For decades, wind and solar power have been sacred artifacts of the green religion. However, as communities look at the real cost, they begin to push back.

Earlier this year, Reuters noted the widespread concerns from rural residents over solar projects:

“As solar developers propose new, often sprawling projects in places like Kansas, Maine, Texas, Virginia and elsewhere, local governments and activist groups are seeking to block them and often succeeding. They cite reasons ranging from aesthetics that would harm property values to fears about health and safety, and loss of arable land, farm culture, or wildlife habitat.”

They’re not alone.

In Norway, the 60-megawatt wind project on Frøya Island was scrapped in 2019 due to fierce public opposition.
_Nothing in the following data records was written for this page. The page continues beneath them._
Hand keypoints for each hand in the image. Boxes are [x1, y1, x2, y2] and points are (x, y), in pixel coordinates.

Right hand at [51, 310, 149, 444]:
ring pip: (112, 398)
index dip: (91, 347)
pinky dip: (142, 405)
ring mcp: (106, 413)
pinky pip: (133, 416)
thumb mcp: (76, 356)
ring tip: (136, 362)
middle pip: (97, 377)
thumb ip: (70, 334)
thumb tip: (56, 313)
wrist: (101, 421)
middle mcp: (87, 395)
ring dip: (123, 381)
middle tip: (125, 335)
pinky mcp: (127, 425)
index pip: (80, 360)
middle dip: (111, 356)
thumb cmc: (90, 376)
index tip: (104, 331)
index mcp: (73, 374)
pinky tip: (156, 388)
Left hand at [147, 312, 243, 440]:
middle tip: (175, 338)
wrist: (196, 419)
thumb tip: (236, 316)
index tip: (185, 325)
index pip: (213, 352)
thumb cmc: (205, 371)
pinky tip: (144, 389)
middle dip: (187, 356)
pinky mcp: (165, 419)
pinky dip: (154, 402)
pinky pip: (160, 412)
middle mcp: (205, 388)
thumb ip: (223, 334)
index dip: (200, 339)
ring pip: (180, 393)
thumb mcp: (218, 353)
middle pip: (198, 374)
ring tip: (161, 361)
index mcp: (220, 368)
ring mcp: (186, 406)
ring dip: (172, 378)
Germany had plans to supply most of its energy from renewables, and spent hundreds of billions to do so.

As a result, the wind turbines themselves became so unpopular that a term was derived for them: Verspargelung, roughly translated as “pollution with giant asparagus sticks.

If the production of green projects is insufficiently green for the eco-Left, then we shouldn’t take anything they say seriously.

Remember, these are the very same groups who demand we use these “solutions” and then fight them tooth and nail.

The doomsday predictions about the imminent ending of the world, the urgent need to transition away from traditional power sources that are affordable and reliable, and the need to buy into their zealotry around all things climate. It’s all a load of hooey. The religion of climate change is overwrought.

Let’s hope people wake up before it’s too late.